Monday, 23 May 2016

Little-known piece of history: A Cuba cruise from New Orleans

Little-known piece of history: A Cuba cruise from New Orleans

The Daphne when it was operated in the late 1970s by Karras Cruises. Photo Credit: Courtesy of Michael Grace
Though cruises between the U.S. and Cuba had been embargoed for more than half a century, there were exceptions, now all but forgotten.
In 1977 and 1978, the Greek-registered cruise ship Daphne made several departures from the port of New Orleans to Cuba, circumventing a trade embargo imposed after Fidel Castro’s 1959 rise to power in the island nation.

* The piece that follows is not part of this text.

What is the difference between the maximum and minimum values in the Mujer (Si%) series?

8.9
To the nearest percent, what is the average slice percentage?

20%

The Fathom Adonia last week made its historic cruise into Havana harbor, a voyage that Fathom’s parent, Carnival Corp., has promoted as the first U.S.-Cuba cruise in 50 years. And in terms of a U.S.-owned ship making a round trip to Cuba, it was.
But amateur cruise historian Michael Grace recalled recently how he had sailed aboard the Daphne on a 1978 Cuba cruise.

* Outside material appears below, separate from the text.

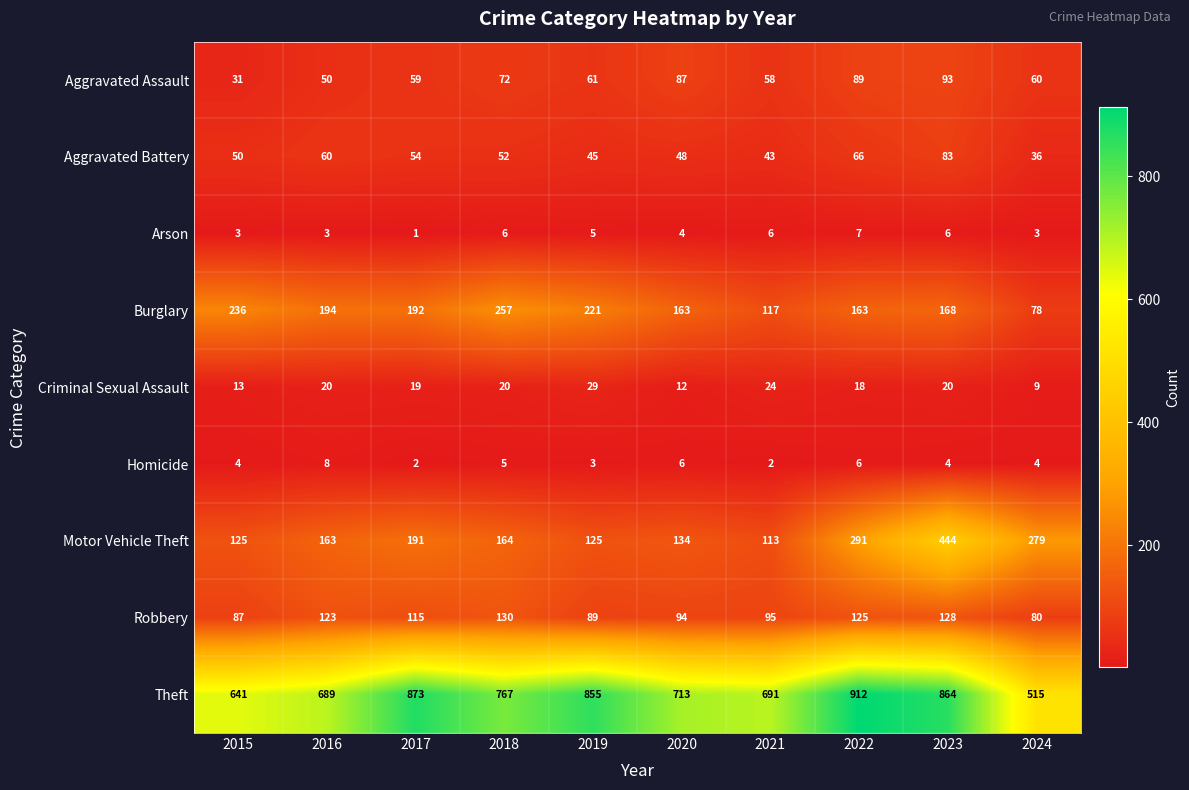

What is the difference between the highest and lowest values at 2016?

686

Cruise historian Michael Grace on a 1978 Daphne sailing between New Orleans and Havana. Photo Credit: Courtesy of Michael Grace
Cruise historian Michael Grace on a 1978 Daphne sailing between New Orleans and Havana.Photo Credit: Courtesy of Michael Grace
“It was right when the Super Bowl was [in New Orleans], and somebody said, ‘Do you want to go to Havana?’” said Grace, a Los Angeles-based writer and film-production manager. He jumped at the chance.
The year before, entrepreneur Fred Mayer had organized a New Orleans-Havana cruise on the Daphne through London-based Karras Cruises. It had been promoted as a jazz cruise, and among the 400 guests were several jazz legends, including saxophonist Stan Getz and pioneering bebop trumpeter Dizzy Gillespie.
Anti-Castro protesters were in New Orleans to demonstrate as the Daphne left on May 16, 1977. Cruising to Havana took nearly two days, and during the ship’s stay, Gillespie led a tribute concert for Chano Pozo, a Cuban percussionist and band mate who died in 1948.
After departing Cuba, the Daphne ended its cruise in the Bahamas, either to avoid protestors on a return trip to New Orleans or possibly as a way to skirt the embargo.
Travelers had to make their own way home from the Bahamas, according to contemporary reports. Four other cruises between New York and Havana had been scheduled for the following month, but they never took place, Grace said.
A year later, things had changed. The 1978 cruise to Havana was a round trip from New Orleans, and Grace recalled that, “When I went, there were no protests.”
The Daphne docked in Havana Harbor at night, and the port was dark, as was the rest of the Cuban capital, Grace said.
“Here you arrive in this enormous city, and it was sort of like in a blackout,” he recalled.
The ship stayed for two days. Grace said he made the trip with an art dealer who had hoped to buy Cuban products for resale, but there was nothing to buy. “There were cigars and bath soap in the shop,” he said.
Grace said there was also a Soviet cruise ship in port. “It was the height of the Russian support,” Grace remembered, and the administration of then-president Jimmy Carter was doing what it could to counter the Soviet influence.
Before Fathom's Adonia, the SS Florida was the last ship to sail regular cruises from Miami to Cuba, in 1959. Photo Credit: Courtesy of Michael Grace
Before Fathom's Adonia, the SS Florida was the last ship to sail regular cruises from Miami to Cuba, in 1959. Photo Credit: Courtesy of Michael Grace
“Politically, it changed or something,” Grace said. “[Karras Cruises] was able to operate to Havana.”
While in Cuba, passengers on the ship were taken to the Tropicana nightclub. Grace said the show was a classic costumed dance review. Instead of paper towels in the restrooms, guests were given sheets of toilet paper to dry their hands, he said.
In addition to Havana, the ship stopped in the Cayman Islands and Cozumel, Mexico, before returning to New Orleans, Grace said.
Roger Frizzell, the chief communications officer for Carnival Corp., said he was unaware of the Karras cruises, but he said Fathom’s voyage to Cuba was historic nonetheless.
“It appears to be a Greek line,” he said of the Daphne’s operators. “So I still believe our claim holds, since this is the first time in over 50 years that a U.S. cruise company has sailed from the U.S. to Cuba.”
According to Grace, the last ship to sail regular cruises from Miami to Cuba was the Florida, which gave up the route sometime in 1959.